The canonical approach to deal with situations like this is to return the appropriate type returned from the result of the operation called:

template <typename FIRST, typename SECOND>
auto multiply(FIRST a, SECOND b) -> decltype(a * b) {
    return a * b;
}

This use-case is pretty much the motivating example for adding late return types: the result type of an operation can be entirely non-predictable. This leads to two needs:

  1. It needs to be possible to determine the type of an expression which is what decltype(expr) does: it yields the type of what expr is declared to be: when expr is a function call you'd look at the function declaration and that's what decltype(expr) yields (well, there are some complexities in there).
  2. To actually formulate expr it is frequently necessary to get hold of function arguments. Thus, a new approach to declare function was introduced:

    auto function-name(args) -> return-type

    The auto keyword is merely indicating that the function will use a late return type.
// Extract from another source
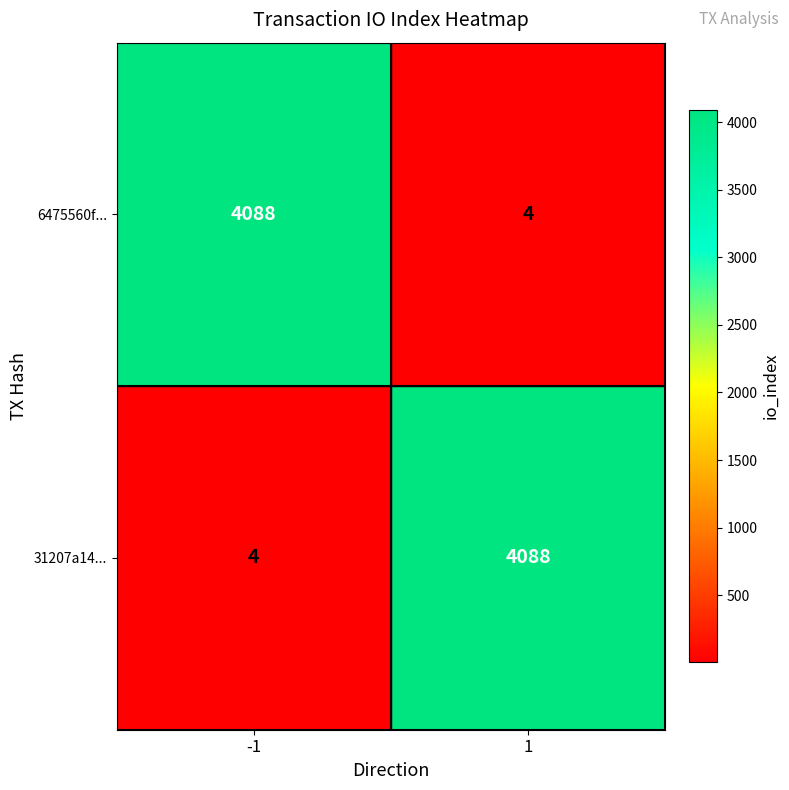

What is the difference between the highest and lowest values at -1?

4084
The function-name and args are used the same as in other functino declaration. The return-type then follows at a point where parameter names can be used, i.e., after the -> is the return->type which is is normally in front of the function declaration.

    Put differently, if return-type does not refer to the names of arguments, the declaration above is equivalent to this declaration:

    return-type function-name(args)

    If return-type refers to a name introduced in args you'd need to deal with getting object of the appropriate types, e.g., using std::declval<T>().